START Study material
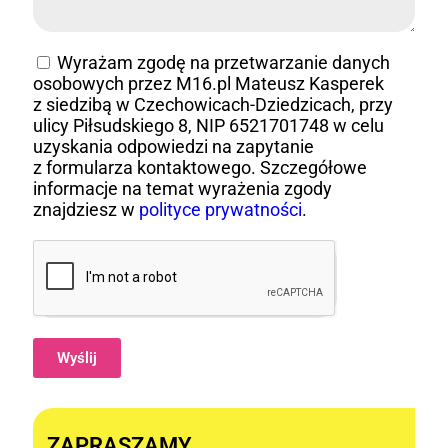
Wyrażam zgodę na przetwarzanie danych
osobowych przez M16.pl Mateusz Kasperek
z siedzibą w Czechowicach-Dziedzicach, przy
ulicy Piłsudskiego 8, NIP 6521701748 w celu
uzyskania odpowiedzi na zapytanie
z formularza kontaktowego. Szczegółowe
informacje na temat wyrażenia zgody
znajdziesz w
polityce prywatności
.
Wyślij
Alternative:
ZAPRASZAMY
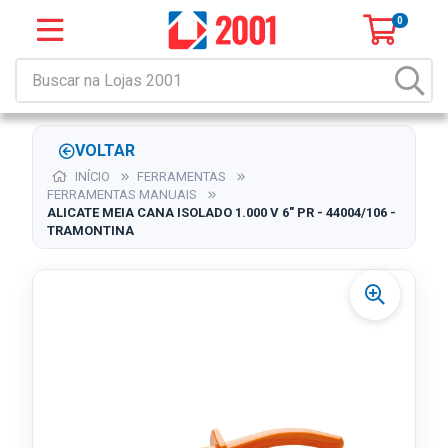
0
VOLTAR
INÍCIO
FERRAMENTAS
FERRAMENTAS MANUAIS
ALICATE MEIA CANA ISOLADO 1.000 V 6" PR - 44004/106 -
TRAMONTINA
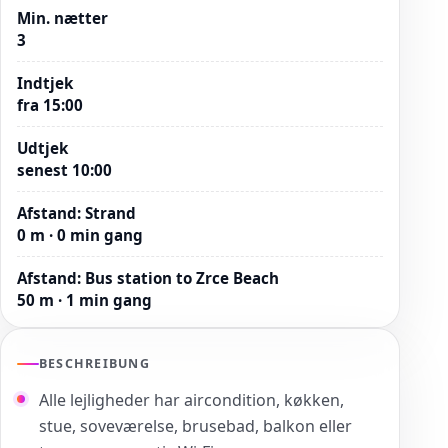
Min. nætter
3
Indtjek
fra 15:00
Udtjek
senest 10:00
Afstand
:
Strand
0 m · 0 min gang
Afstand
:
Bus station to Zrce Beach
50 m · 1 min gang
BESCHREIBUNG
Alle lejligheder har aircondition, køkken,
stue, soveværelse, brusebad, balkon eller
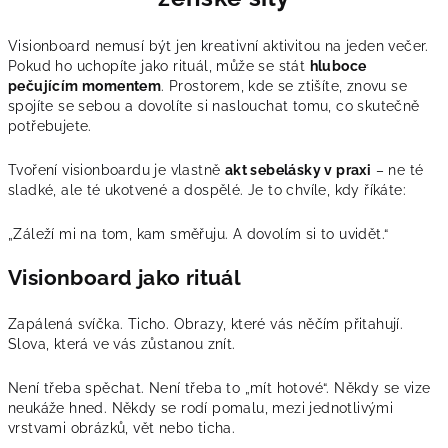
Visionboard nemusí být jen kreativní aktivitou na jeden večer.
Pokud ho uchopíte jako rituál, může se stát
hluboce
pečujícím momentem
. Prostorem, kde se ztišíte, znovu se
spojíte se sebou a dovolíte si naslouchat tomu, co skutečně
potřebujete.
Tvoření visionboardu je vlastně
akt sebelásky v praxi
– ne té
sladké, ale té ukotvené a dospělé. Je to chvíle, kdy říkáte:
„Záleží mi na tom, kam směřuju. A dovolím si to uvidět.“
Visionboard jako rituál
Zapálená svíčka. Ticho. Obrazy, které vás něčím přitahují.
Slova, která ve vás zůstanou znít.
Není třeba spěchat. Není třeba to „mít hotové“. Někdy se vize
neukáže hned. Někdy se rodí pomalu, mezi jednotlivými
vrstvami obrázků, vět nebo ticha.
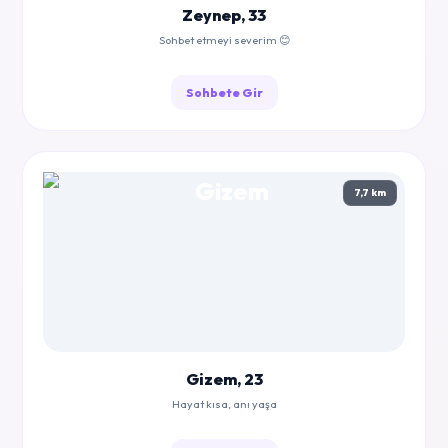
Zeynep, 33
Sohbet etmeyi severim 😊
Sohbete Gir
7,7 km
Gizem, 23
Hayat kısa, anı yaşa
END Study material
→ **What you are asked to do**:
From the entries above, write out every line without a single change, skipping the images.

→ **Problem solution**:
Wyrażam zgodę na przetwarzanie danych
osobowych przez M16.pl Mateusz Kasperek
z siedzibą w Czechowicach-Dziedzicach, przy
ulicy Piłsudskiego 8, NIP 6521701748 w celu
uzyskania odpowiedzi na zapytanie
z formularza kontaktowego. Szczegółowe
informacje na temat wyrażenia zgody
znajdziesz w
polityce prywatności
.
Wyślij
Alternative:
ZAPRASZAMY
0
VOLTAR
INÍCIO
FERRAMENTAS
FERRAMENTAS MANUAIS
ALICATE MEIA CANA ISOLADO 1.000 V 6" PR - 44004/106 -
TRAMONTINA
Min. nætter
3
Indtjek
fra 15:00
Udtjek
senest 10:00
Afstand
:
Strand
0 m · 0 min gang
Afstand
:
Bus station to Zrce Beach
50 m · 1 min gang
BESCHREIBUNG
Alle lejligheder har aircondition, køkken,
stue, soveværelse, brusebad, balkon eller
Visionboard nemusí být jen kreativní aktivitou na jeden večer.
Pokud ho uchopíte jako rituál, může se stát
hluboce
pečujícím momentem
. Prostorem, kde se ztišíte, znovu se
spojíte se sebou a dovolíte si naslouchat tomu, co skutečně
potřebujete.
Tvoření visionboardu je vlastně
akt sebelásky v praxi
– ne té
sladké, ale té ukotvené a dospělé. Je to chvíle, kdy říkáte:
„Záleží mi na tom, kam směřuju. A dovolím si to uvidět.“
Visionboard jako rituál
Zapálená svíčka. Ticho. Obrazy, které vás něčím přitahují.
Slova, která ve vás zůstanou znít.
Není třeba spěchat. Není třeba to „mít hotové“. Někdy se vize
neukáže hned. Někdy se rodí pomalu, mezi jednotlivými
vrstvami obrázků, vět nebo ticha.
Zeynep, 33
Sohbet etmeyi severim 😊
Sohbete Gir
7,7 km
Gizem, 23
Hayat kısa, anı yaşa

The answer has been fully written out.